Remote monitoring of motor functions is a powerful approach for health assessment, especially among the elderly population or among subjects affected by pathologies that negatively impact their walking capabilities. This is further supported by the continuous development of wearable sensor devices, which are getting progressively smaller, cheaper, and more energy efficient. The external environment and mobility context have an impact on walking performance, hence one of the biggest challenges when remotely analysing gait episodes is the ability to detect the context within which those episodes occurred. The primary goal of this paper is the investigation of context detection for remote monitoring of daily motor functions. We aim to understand whether inertial signals sampled with wearable accelerometers, provide reliable information to classify gait-related activities as either indoor or outdoor.

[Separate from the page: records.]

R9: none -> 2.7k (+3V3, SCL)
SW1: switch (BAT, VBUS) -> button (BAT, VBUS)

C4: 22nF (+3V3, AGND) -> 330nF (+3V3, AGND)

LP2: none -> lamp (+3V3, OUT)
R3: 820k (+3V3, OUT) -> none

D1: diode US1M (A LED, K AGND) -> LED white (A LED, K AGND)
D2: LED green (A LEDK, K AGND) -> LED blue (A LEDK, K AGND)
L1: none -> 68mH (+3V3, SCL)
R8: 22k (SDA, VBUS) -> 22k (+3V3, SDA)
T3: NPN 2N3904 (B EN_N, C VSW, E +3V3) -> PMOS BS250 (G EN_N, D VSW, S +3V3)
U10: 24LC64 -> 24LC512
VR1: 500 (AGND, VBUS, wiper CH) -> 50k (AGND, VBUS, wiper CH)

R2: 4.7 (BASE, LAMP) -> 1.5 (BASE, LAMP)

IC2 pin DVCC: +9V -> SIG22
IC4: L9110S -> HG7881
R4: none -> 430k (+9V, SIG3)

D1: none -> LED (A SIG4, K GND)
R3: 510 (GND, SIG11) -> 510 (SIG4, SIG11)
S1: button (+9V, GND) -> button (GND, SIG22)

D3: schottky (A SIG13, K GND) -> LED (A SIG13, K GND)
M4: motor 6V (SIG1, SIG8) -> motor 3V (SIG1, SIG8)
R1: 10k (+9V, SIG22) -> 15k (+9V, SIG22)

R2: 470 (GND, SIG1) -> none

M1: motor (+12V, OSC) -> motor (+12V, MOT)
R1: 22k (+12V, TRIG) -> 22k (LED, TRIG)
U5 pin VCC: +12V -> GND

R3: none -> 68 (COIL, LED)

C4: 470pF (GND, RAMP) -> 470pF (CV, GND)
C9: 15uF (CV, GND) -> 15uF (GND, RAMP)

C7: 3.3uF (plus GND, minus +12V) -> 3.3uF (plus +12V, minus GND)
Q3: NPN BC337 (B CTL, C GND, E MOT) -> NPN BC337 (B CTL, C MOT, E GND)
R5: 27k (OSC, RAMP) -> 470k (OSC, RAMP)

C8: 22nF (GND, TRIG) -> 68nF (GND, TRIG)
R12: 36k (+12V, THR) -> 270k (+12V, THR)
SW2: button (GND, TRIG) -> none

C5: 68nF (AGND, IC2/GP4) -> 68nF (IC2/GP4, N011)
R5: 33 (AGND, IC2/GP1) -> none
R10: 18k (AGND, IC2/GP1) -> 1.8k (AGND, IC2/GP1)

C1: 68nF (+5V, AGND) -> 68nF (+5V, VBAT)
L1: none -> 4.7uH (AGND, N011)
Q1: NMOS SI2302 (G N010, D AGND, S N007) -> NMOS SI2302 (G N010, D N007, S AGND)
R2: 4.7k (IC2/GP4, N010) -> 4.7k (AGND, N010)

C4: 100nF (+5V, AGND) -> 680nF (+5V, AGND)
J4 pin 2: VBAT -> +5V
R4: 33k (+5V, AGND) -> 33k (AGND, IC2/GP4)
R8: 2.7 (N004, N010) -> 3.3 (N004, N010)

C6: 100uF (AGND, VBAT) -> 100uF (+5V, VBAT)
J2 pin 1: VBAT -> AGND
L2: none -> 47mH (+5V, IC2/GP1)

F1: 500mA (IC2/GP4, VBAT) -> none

We explore two different approaches to this task: (1) using gait descriptors and features extracted from the input inertial signals sampled during walking episodes, together with classic machine learning algorithms, and (2) treating the input inertial signals as time series data and leveraging end-to-end state-of-the-art time series classifiers. We directly compare the two approaches through a set of experiments based on data collected from 9 healthy individuals. Our results indicate that the indoor/outdoor context can be successfully derived from inertial data streams. We also observe that time series classification models achieve better accuracy than any other feature-based models, while preserving efficiency and ease of use.